_Directions_
Set out the rows as a Markdown table with the columns Line and Text, starting at the first row and ending at the row that contains "науқастың жағдайы ауыр". Give each row's number and its line, and leave out blank lines.

_Listed records_
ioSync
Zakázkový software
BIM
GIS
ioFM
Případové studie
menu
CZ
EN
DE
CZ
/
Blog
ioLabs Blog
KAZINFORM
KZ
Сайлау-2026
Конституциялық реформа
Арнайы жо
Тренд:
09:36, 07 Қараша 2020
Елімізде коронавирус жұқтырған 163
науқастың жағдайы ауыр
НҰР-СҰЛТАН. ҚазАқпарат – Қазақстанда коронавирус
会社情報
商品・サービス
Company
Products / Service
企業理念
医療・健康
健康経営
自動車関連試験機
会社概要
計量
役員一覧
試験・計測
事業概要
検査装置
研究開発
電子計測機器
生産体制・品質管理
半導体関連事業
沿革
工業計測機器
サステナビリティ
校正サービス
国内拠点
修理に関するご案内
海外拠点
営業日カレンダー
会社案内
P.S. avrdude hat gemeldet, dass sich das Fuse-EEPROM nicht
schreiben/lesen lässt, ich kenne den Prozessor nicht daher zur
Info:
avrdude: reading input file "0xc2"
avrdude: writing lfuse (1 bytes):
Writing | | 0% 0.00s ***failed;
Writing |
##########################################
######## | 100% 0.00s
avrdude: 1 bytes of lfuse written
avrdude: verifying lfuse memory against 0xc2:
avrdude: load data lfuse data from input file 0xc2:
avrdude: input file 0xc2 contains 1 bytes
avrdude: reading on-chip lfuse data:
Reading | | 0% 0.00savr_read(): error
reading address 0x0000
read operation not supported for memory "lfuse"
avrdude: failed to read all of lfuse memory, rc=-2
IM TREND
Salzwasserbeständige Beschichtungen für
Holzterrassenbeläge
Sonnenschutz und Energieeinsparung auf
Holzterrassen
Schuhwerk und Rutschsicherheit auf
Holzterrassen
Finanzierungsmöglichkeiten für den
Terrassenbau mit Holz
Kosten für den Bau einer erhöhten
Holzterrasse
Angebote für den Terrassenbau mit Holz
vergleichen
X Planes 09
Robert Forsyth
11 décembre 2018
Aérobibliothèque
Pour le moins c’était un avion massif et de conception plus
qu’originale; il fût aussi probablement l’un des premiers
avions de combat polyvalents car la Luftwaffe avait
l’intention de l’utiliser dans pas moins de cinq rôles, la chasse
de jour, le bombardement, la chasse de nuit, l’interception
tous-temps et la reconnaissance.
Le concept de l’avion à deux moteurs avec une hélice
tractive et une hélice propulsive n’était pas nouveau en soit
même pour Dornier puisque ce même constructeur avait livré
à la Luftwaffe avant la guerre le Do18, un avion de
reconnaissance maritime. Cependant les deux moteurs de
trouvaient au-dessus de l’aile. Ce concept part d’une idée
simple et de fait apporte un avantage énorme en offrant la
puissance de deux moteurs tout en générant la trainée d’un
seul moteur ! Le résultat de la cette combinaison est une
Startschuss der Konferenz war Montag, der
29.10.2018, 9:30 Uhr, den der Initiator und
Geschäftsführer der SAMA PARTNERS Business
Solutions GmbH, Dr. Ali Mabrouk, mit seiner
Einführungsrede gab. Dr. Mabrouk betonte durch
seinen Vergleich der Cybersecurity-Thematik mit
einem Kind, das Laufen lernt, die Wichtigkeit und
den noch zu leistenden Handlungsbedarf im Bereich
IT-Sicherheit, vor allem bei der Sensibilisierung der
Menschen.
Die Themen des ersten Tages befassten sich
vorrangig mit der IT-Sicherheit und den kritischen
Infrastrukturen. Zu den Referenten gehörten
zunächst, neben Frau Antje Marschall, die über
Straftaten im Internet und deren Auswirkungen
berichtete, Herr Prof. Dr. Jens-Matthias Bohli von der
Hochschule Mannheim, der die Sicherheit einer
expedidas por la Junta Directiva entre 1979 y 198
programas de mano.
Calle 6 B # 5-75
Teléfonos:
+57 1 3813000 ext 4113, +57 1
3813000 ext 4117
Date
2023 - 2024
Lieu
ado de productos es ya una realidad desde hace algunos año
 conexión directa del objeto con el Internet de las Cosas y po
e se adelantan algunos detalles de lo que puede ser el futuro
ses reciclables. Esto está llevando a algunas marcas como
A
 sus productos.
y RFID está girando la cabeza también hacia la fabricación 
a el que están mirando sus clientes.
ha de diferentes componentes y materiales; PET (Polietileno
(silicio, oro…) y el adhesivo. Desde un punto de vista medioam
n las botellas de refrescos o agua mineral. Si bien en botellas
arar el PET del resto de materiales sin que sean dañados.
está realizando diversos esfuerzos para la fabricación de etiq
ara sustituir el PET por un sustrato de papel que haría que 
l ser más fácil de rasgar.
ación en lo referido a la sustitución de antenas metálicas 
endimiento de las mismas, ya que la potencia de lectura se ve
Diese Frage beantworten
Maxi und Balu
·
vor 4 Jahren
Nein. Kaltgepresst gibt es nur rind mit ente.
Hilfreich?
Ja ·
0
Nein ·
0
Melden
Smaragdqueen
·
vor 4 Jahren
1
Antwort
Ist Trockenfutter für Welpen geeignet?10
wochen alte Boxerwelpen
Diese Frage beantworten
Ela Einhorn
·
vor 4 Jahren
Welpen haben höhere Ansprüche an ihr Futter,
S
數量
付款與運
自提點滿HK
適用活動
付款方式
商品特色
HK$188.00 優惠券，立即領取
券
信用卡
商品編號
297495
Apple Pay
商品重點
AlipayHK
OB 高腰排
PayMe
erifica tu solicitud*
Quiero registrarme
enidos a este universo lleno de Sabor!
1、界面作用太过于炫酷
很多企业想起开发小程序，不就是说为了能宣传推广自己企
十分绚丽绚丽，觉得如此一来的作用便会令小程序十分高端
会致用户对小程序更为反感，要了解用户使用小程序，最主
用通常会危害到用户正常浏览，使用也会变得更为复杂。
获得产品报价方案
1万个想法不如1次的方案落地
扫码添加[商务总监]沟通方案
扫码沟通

_Output of the exercise_
| Line | Text |
|---|---|
| 1 | ioSync |
| 2 | Zakázkový software |
| 3 | BIM |
| 4 | GIS |
| 5 | ioFM |
| 6 | Případové studie |
| 7 | menu |
| 8 | CZ |
| 9 | EN |
| 10 | DE |
| 11 | CZ |
| 12 | / |
| 13 | Blog |
| 14 | ioLabs Blog |
| 15 | KAZINFORM |
| 16 | KZ |
| 17 | Сайлау-2026 |
| 18 | Конституциялық реформа |
| 19 | Арнайы жо |
| 20 | Тренд: |
| 21 | 09:36, 07 Қараша 2020 |
| 22 | Елімізде коронавирус жұқтырған 163 |
| 23 | науқастың жағдайы ауыр |